Dependence on Government vs. the American Dream
Alison Acosta Fraser /
Mother Jones has opened a broad debate about the role of government in our society.
In a clandestine tape recorded in May and obtained by the magazine, former Governor Mitt Romney (R-MA) remarked that 47 percent of taxpayers pay no federal income taxes. He notes, among other things, the increase in dependency on government in the country.
This is not a widely held secret: 47 percent of all tax filers paid no federal individual income taxes in 2009, and in 2011 that figure was 46 percent. This is all perfectly legitimate as taxpayers take advantage of various credits, deductions, exemptions, and the like. These filers are largely (but not exclusively) low-income Americans including seniors and students.
This doesn’t necessarily mean that these taxpayers are dependent on the federal government. (More on that later.) But it does raise a crucial issue for our democracy: Who should pay to fund the federal government?
Who Pays Taxes
At 47.4 percent of federal revenue, the federal income tax is by far the single largest source of revenue for the federal government. The payroll tax is next largest, raising 35.6 percent. But those revenues are reserved for Social Security and Medicare benefits. So the individual income tax funds the bulk of operations of the federal government, including such core things as national defense, homeland security, and the judicial system.
Shouldn’t all Americans have some stake, even if just a nominal one, in funding these government programs? Should nearly 50 percent of Americans really be exempt from funding the most basic constitutional functions of government—along with education, food stamps, energy, welfare, foreign aid, veterans’ benefits, housing, and so forth?
Do the non-taxpayers represent those Americans who are dependent on government? Not necessarily, but there is overlap. Many take advantage of Washington policies that remove their liability or even send them money, via the IRS, that they never paid in to begin with. But to really understand government dependence requires looking at the full panoply of government programs and direct benefits.
Who’s Dependent on the Government
The 2012 Heritage Index of Dependence on Government found that 63.7 million Americans received either Temporary Assistance for Needy Families, Social Security, or support for higher education—an 8 percent increase over the previous year. These same people were very likely to receive other federal benefits, such as Medicare or food stamps. Separately, The Wall Street Journal found that in 2011, 49 percent of Americans lived in a household where at least one member of the family received a government benefit.
So we find the nation at a tipping point. Nearly half of all taxpayers pay no income tax, while nearly half of all Americans receive direct government support for income, food, housing, medical care, school lunches, etc. This makes strong incentives for those who pay no income taxes to press for more and higher benefits. But government programs are rife with poor outcomes.

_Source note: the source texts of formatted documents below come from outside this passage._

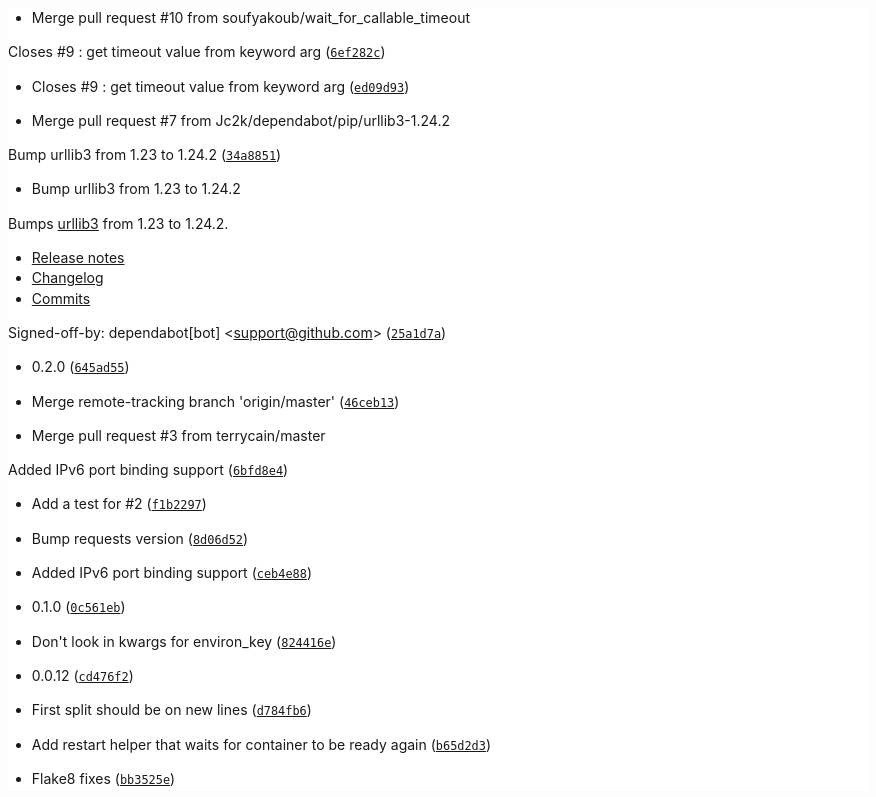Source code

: * Merge pull request #10 from soufyakoub/wait_for_callable_timeout

Closes #9 : get timeout value from keyword arg ([`6ef282c`](https://github.com/Jc2k/pytest-docker-tools/commit/6ef282c4e37fe8e6da64c0a00846648c2aaa321b))

* Closes #9 : get timeout value from keyword arg ([`ed09d93`](https://github.com/Jc2k/pytest-docker-tools/commit/ed09d93b1c18ad9a6f388c929144b9da3bcc63ad))

* Merge pull request #7 from Jc2k/dependabot/pip/urllib3-1.24.2

Bump urllib3 from 1.23 to 1.24.2 ([`34a8851`](https://github.com/Jc2k/pytest-docker-tools/commit/34a8851a1aa8f8ca95f01193ab048dbc1e9e0eb9))

* Bump urllib3 from 1.23 to 1.24.2

Bumps [urllib3](https://github.com/urllib3/urllib3) from 1.23 to 1.24.2.
- [Release notes](https://github.com/urllib3/urllib3/releases)
- [Changelog](https://github.com/urllib3/urllib3/blob/master/CHANGES.rst)
- [Commits](https://github.com/urllib3/urllib3/compare/1.23...1.24.2)

Signed-off-by: dependabot[bot] &lt;support@github.com&gt; ([`25a1d7a`](https://github.com/Jc2k/pytest-docker-tools/commit/25a1d7afe4c6432d0aff9a63bfba845e57b1fa00))

* 0.2.0 ([`645ad55`](https://github.com/Jc2k/pytest-docker-tools/commit/645ad55d55d14cfead8f0d73823089c1de79c456))

* Merge remote-tracking branch &#39;origin/master&#39; ([`46ceb13`](https://github.com/Jc2k/pytest-docker-tools/commit/46ceb1300239ac079db0060ec2919cc47080220d))

* Merge pull request #3 from terrycain/master

Added IPv6 port binding support ([`6bfd8e4`](https://github.com/Jc2k/pytest-docker-tools/commit/6bfd8e44737771aaf0d2f4a86f4a269cb0f9808a))

* Add a test for #2 ([`f1b2297`](https://github.com/Jc2k/pytest-docker-tools/commit/f1b22978049d657d79b5d89d98b487f458010358))

* Bump requests version ([`8d06d52`](https://github.com/Jc2k/pytest-docker-tools/commit/8d06d52c9fcc08f46b6504237630b729c49a665f))

* Added IPv6 port binding support ([`ceb4e88`](https://github.com/Jc2k/pytest-docker-tools/commit/ceb4e886473cd4ffb23b9c7b3bbfe5aae6dae24b))

* 0.1.0 ([`0c561eb`](https://github.com/Jc2k/pytest-docker-tools/commit/0c561ebbeb5fd9e26975ab9fba286427bb103fdb))

* Don&#39;t look in kwargs for environ_key ([`824416e`](https://github.com/Jc2k/pytest-docker-tools/commit/824416e6889f18d334897c951b635a8510ee9308))

* 0.0.12 ([`cd476f2`](https://github.com/Jc2k/pytest-docker-tools/commit/cd476f2753b814c2c698bd609ca7ee073704b332))

* First split should be on new lines ([`d784fb6`](https://github.com/Jc2k/pytest-docker-tools/commit/d784fb6235c1bb2066d7cded74be49ccd95a5ba7))

* Add restart helper that waits for container to be ready again ([`b65d2d3`](https://github.com/Jc2k/pytest-docker-tools/commit/b65d2d3276cc3b70501389317983c15835a3bf06))

* Flake8 fixes ([`bb3525e`](https://github.com/Jc2k/pytest-docker-tools/commit/bb3525e61ed684e2ea80a222eb8f5f7d84bdd7fa))

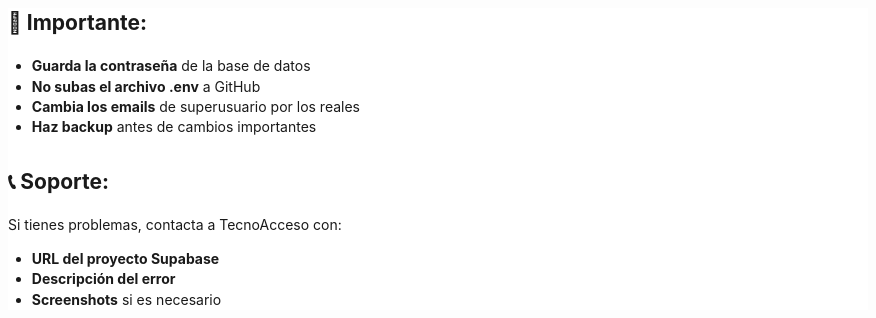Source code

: ## 🚨 Importante:

- **Guarda la contraseña** de la base de datos
- **No subas el archivo .env** a GitHub
- **Cambia los emails** de superusuario por los reales
- **Haz backup** antes de cambios importantes

## 📞 Soporte:

Si tienes problemas, contacta a TecnoAcceso con:
- **URL del proyecto Supabase**
- **Descripción del error**
- **Screenshots** si es necesario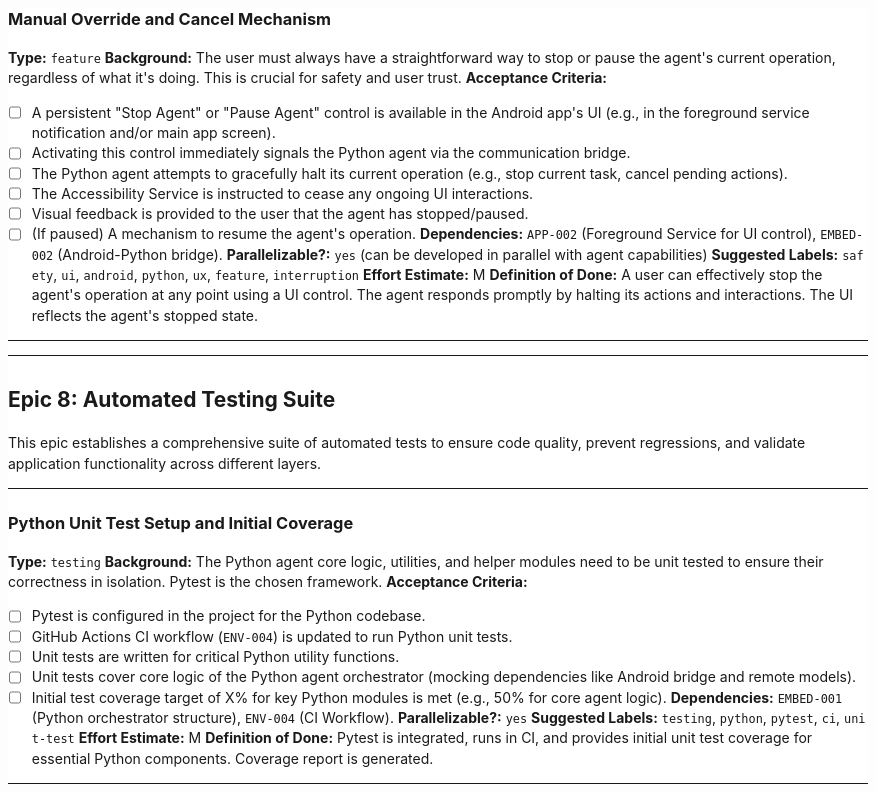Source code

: ###  Manual Override and Cancel Mechanism

**Type:** `feature`
**Background:** The user must always have a straightforward way to stop or pause the agent's current operation, regardless of what it's doing. This is crucial for safety and user trust.
**Acceptance Criteria:**
- [ ] A persistent "Stop Agent" or "Pause Agent" control is available in the Android app's UI (e.g., in the foreground service notification and/or main app screen).
- [ ] Activating this control immediately signals the Python agent via the communication bridge.
- [ ] The Python agent attempts to gracefully halt its current operation (e.g., stop current task, cancel pending actions).
- [ ] The Accessibility Service is instructed to cease any ongoing UI interactions.
- [ ] Visual feedback is provided to the user that the agent has stopped/paused.
- [ ] (If paused) A mechanism to resume the agent's operation.
**Dependencies:** `APP-002` (Foreground Service for UI control), `EMBED-002` (Android-Python bridge).
**Parallelizable?:** `yes` (can be developed in parallel with agent capabilities)
**Suggested Labels:** `safety`, `ui`, `android`, `python`, `ux`, `feature`, `interruption`
**Effort Estimate:** M
**Definition of Done:** A user can effectively stop the agent's operation at any point using a UI control. The agent responds promptly by halting its actions and interactions. The UI reflects the agent's stopped state.

---

---
## Epic 8: Automated Testing Suite

This epic establishes a comprehensive suite of automated tests to ensure code quality, prevent regressions, and validate application functionality across different layers.

---
###  Python Unit Test Setup and Initial Coverage

**Type:** `testing`
**Background:** The Python agent core logic, utilities, and helper modules need to be unit tested to ensure their correctness in isolation. Pytest is the chosen framework.
**Acceptance Criteria:**
- [ ] Pytest is configured in the project for the Python codebase.
- [ ] GitHub Actions CI workflow (`ENV-004`) is updated to run Python unit tests.
- [ ] Unit tests are written for critical Python utility functions.
- [ ] Unit tests cover core logic of the Python agent orchestrator (mocking dependencies like Android bridge and remote models).
- [ ] Initial test coverage target of X% for key Python modules is met (e.g., 50% for core agent logic).
**Dependencies:** `EMBED-001` (Python orchestrator structure), `ENV-004` (CI Workflow).
**Parallelizable?:** `yes`
**Suggested Labels:** `testing`, `python`, `pytest`, `ci`, `unit-test`
**Effort Estimate:** M
**Definition of Done:** Pytest is integrated, runs in CI, and provides initial unit test coverage for essential Python components. Coverage report is generated.

---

As Heritage scholar Robert Rector writes, “The federal government operates more than 80 means-tested welfare programs to provide cash, food, housing, medical care, and social services to poor and low-income people. President Obama has increased federal means-tested welfare spending by a third since taking office. Last year, combined federal and state spending on means-tested welfare hit $927 billion.” Yet according to the Census Bureau, 15 percent of the population still lives in poverty.
Growing these dependency programs, as the President would do, will balloon the federal checkbook. Moreover, government dependency erodes human dignity and civil society. As Curtis Dubay writes, “the goal of government policy shouldn’t be to make more people dependent. It should be to maximize the ability of all Americans to make the greatest use of their abilities so they can lead meaningful, purposeful lives.”
Can We Afford This?
We reach this tipping point just as the nation struggles to confront our twin crises of spending and debt. The total national debt just surpassed $16 trillion; total federal spending is projected to be nearly 23 percent of the economy in 2012; and, for the fourth year in a row, the federal government will run a deficit in excess of $1 trillion.
That’s just for starters. Nearly 78 million baby boomers are already starting to pour into Social Security and Medicare, while Medicaid is exploding. Within just one generation, total federal spending will reach nearly 36 percent of GDP, and debt held by the public will reach nearly 200 percent of GDP. (continues below chart)
This is unsustainable. But it is also economically and morally bankrupting. America is on the verge of becoming a nation in decline—economically stagnant and permanently debt-ridden, more dependent, and less self-governing.
Government should be smaller. Taxes should be flatter and should not penalize ordinary and low-income Americans for saving—whether for a car, a condo, or retirement. Federal dependency programs should be redesigned to not just assist low-income individuals, but also move them out of dependency. Social Security, Medicare, and Medicaid should be overhauled. The goal is to strengthen the safety net, not destroy it. The out-of-control growth of these programs virtually ensures their ultimate destruction, so we should act now.
These choices, while difficult, are not radical: extending the means testing in Medicare today further to fix the program’s finances while also embracing premium support to improve health care delivery and outcomes; extending means testing in Social Security further (after all, do Bill Gates or Warren Buffett really need Social Security?); gradually moving Social Security away from a benefit for everyone to a benefit that, unlike today, guarantees that seniors won’t live in poverty because their benefits are so low.
Ah, Mother Jones, these are the kinds of solutions that will help in Saving the American Dream.